[Collected data]
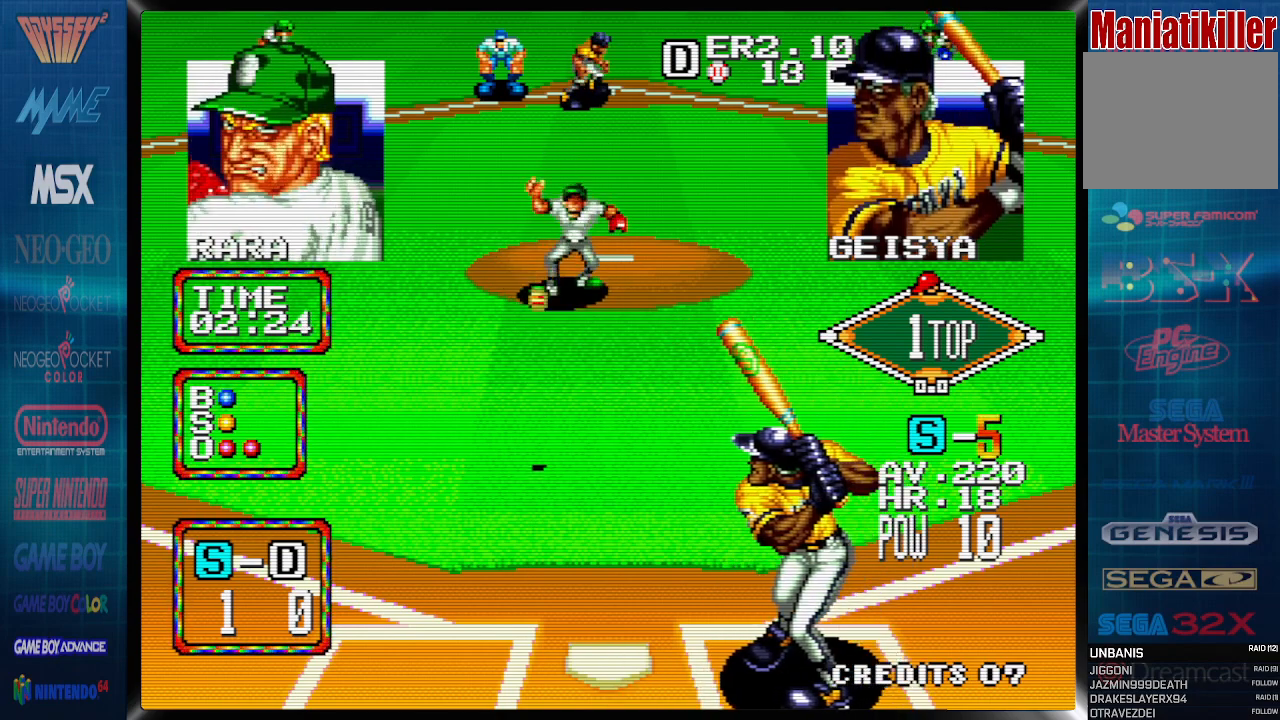
{"dt_ms": 500, "buttons": [], "events": [[183, "CROSS", "down"], [233, "DPAD_LEFT", "up"], [400, "CROSS", "up"]]}
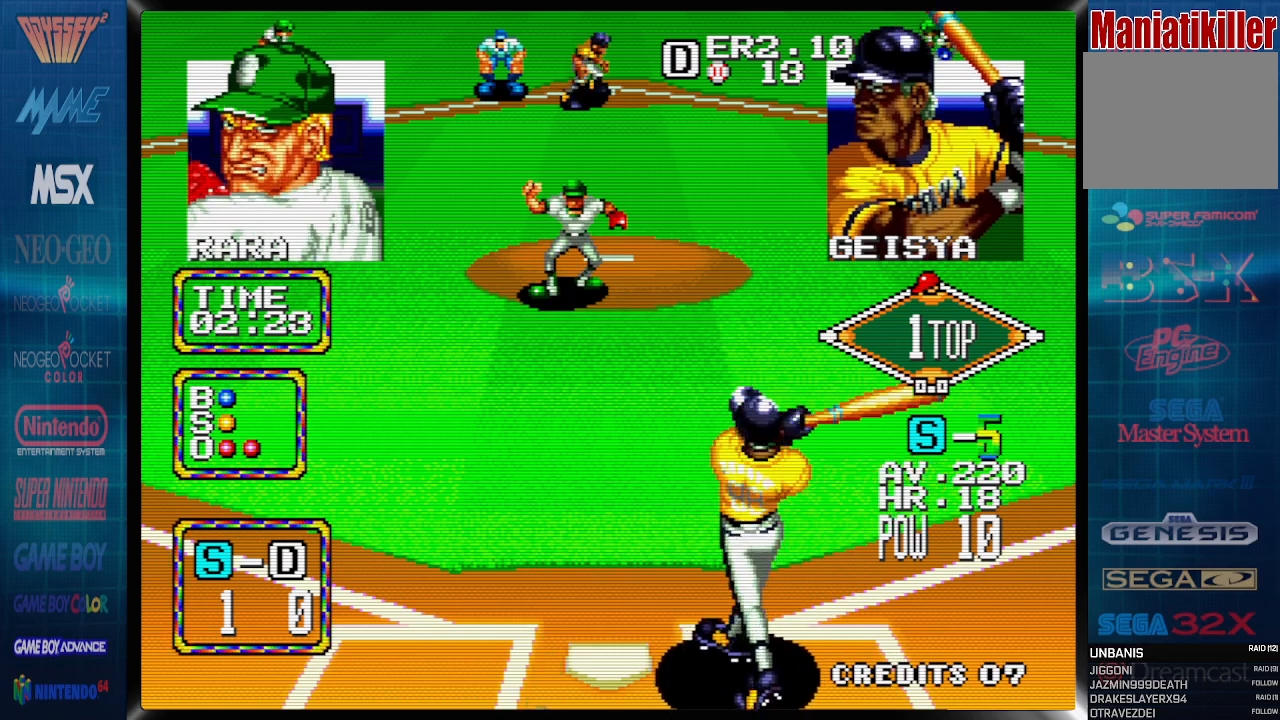
{"dt_ms": 500, "buttons": [], "events": []}
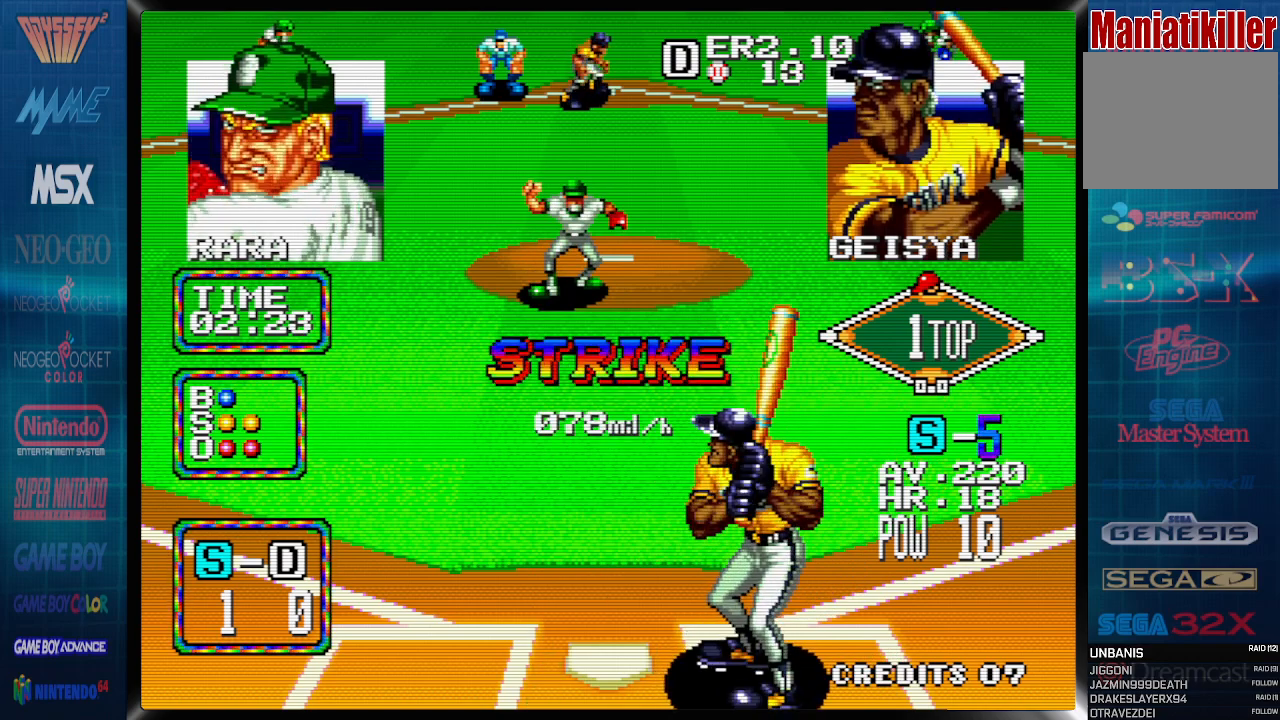
{"dt_ms": 500, "buttons": [], "events": []}
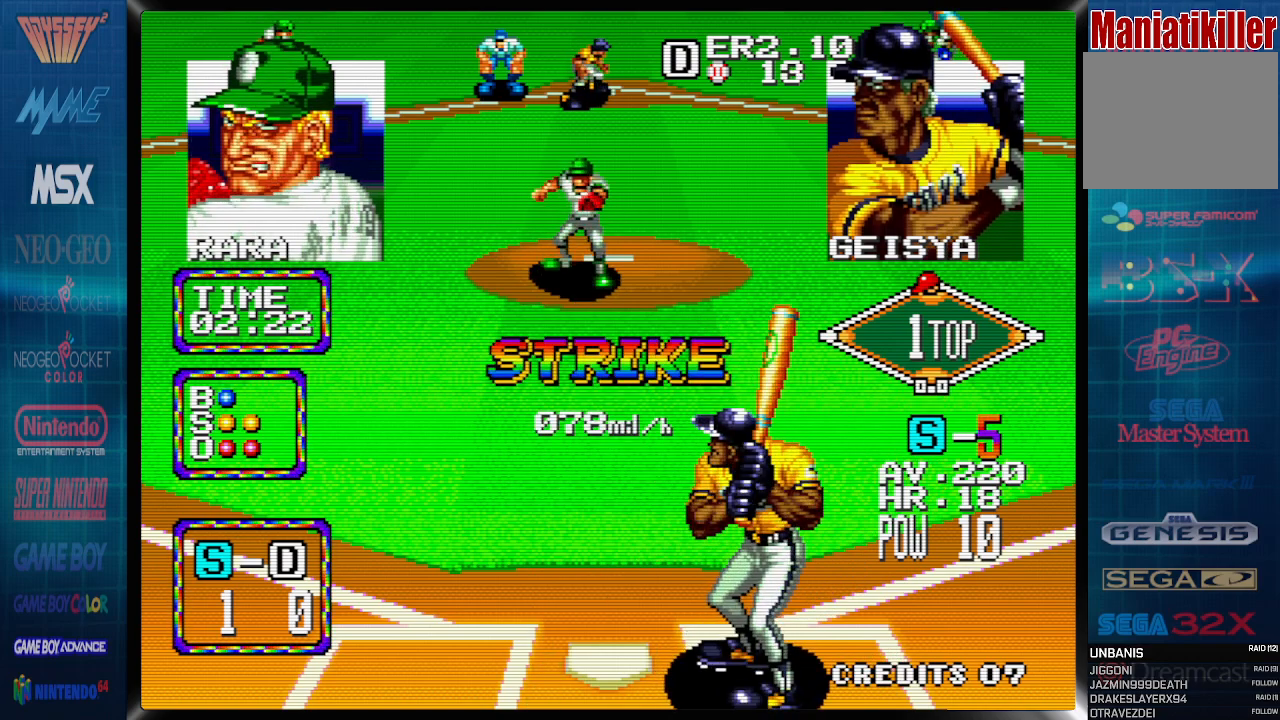
{"dt_ms": 500, "buttons": [], "events": []}
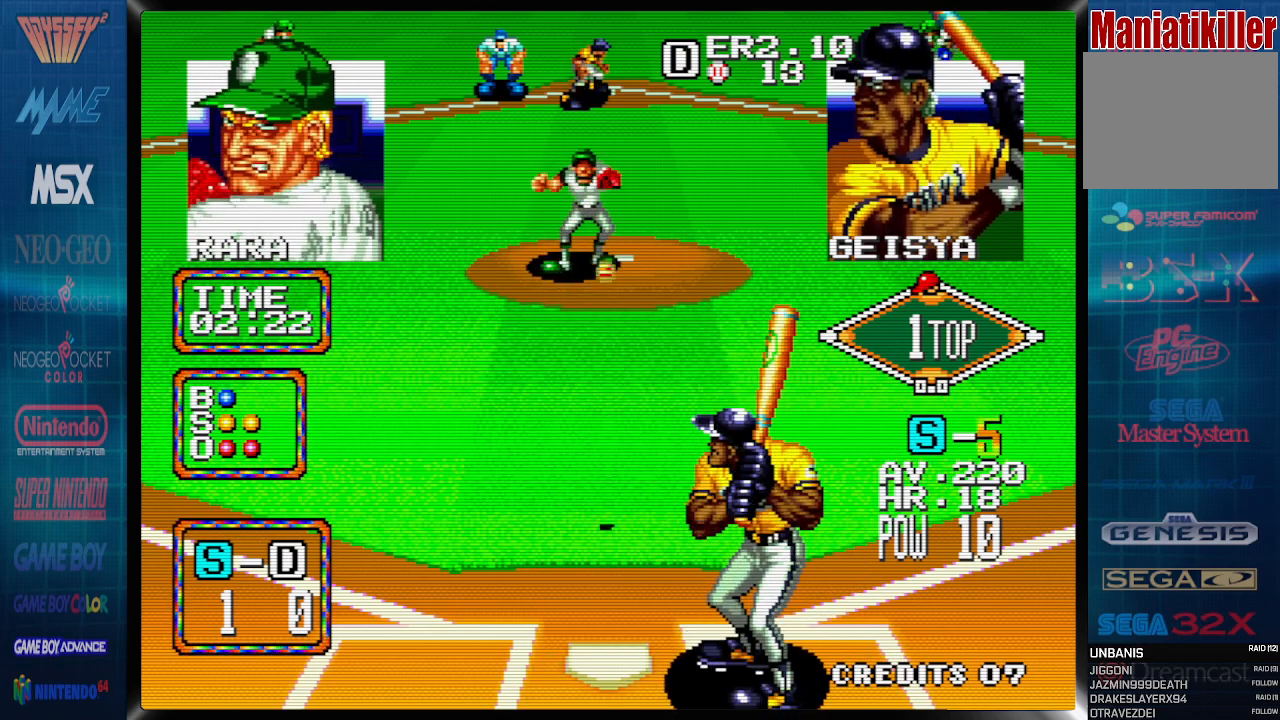
{"dt_ms": 500, "buttons": [], "events": []}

§ The problem
Transcribe all entries above exactly. Drop the pictures.

§ Task output
{"dt_ms": 500, "buttons": [], "events": [[183, "CROSS", "down"], [233, "DPAD_LEFT", "up"], [400, "CROSS", "up"]]}
{"dt_ms": 500, "buttons": [], "events": []}
{"dt_ms": 500, "buttons": [], "events": []}
{"dt_ms": 500, "buttons": [], "events": []}
{"dt_ms": 500, "buttons": [], "events": []}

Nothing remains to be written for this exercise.